KITV.com reports that Peppa’s Korean BBQ in Honolulu has reopened after several E. coli O157:H7 illnesses were linked to the restaurant.  The station reports that "the State Health Department said they found no signs of E. coli in an investigation of the Peppa’s Restaurant on South King Street," and as a result, gave the restaurant clearance to reopen, which the restaurant did for lunch today. 

The good news is that the clearance to reopen is an indication that the health department believes there is no further risk of disease spreading from the restaurant–i.e. the place is clean and free of environmental contamination.  This is good news for anybody who has recently eaten at the restaurant.  There are a wide number of possibilities as to how the food became contaminated, sickening the several people that it did, but if the health department is allowing the restaurant to reopen, it must be comfortable that there is no longer a contaminated ingredient at the restaurant.

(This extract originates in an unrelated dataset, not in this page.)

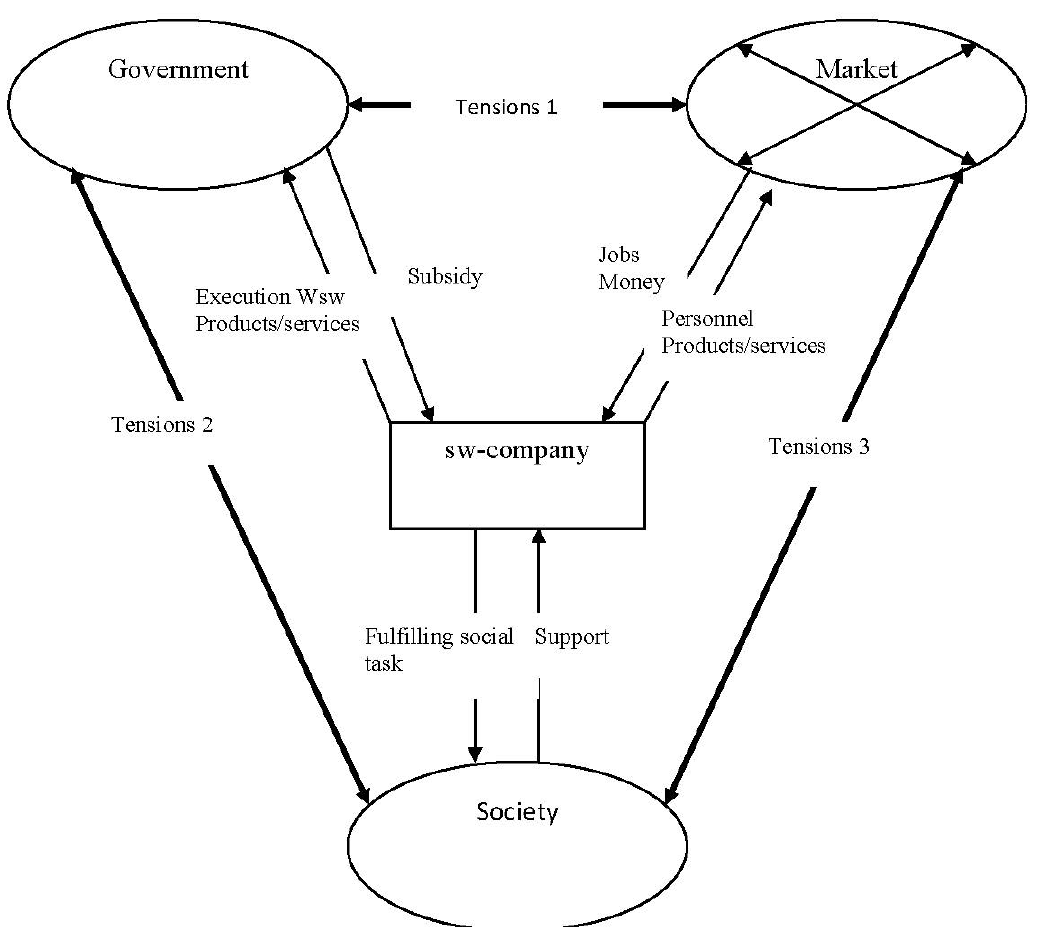
Figure 1. Marketing of sw-companies: dealing with fragmentation and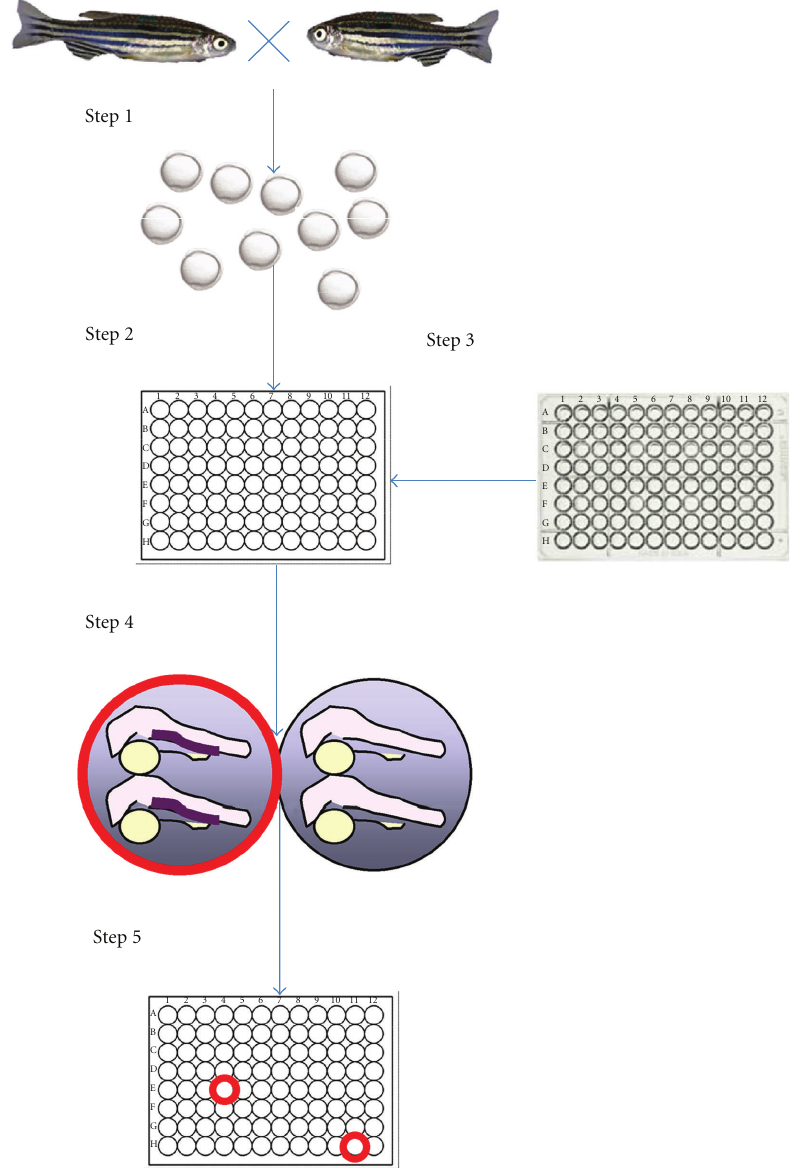
Figure 1: Chemical screening using zebrafish embryos. Step 1—Wild-type, reporter, or mutant zebrafish are crossed to obtain embryos. Step 2—Once reaching an investigator-specified developmental stage (usually between 0–5 days after fertilization), embryos are arrayed into multi-well plates either manually or by automation. Step 3—Compounds from a chemical library are added into the wells containing the embryos using a multichannel pipette or a pin-transfer device. Step 4—After reaching the developmental stage for phenotype manifestation, which is usually within hours to a couple of days after the compound treatment, embryos may be subjected to staining procedures, reporter, or functional assays to detect chemical-induced phenotypes or reversal of genetic phenotypes. The images shown here depict di ff erential hematopoietic gene expression between the compound-treated (red circle) and vehicle-treated (black circle) embryos as detected by RNA in situ hybridization. Step 5— In vivo phenotypes can be detected by visual inspection or by automated imaging and recording. Thus, the whole screening procedure, once optimized, may be automated for high-throughput experimentation and finished within a few days. In addition, a wide range of phenotypes may be detected in vivo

This stands in stark contrast to some restaurant outbreaks, which are particularly prone as retail establishments serving finished products to large-scale outbreaks as a result of employee illness and/or environmental contamination.  Such was precisely the case in the recent Shigella outbreak linked to a Subway restaurant in Lombard, Illinois, which I believe still remains closed after being shuttered now for about a month in the wake of an outbreak that has caused at least 116 people to suffer culture-confirmed infections.  It is known that employees at the restaurant were sick, and it is almost a certainty that the restaurant was widely contaminated, given the extent of the outbreak and long period of closure.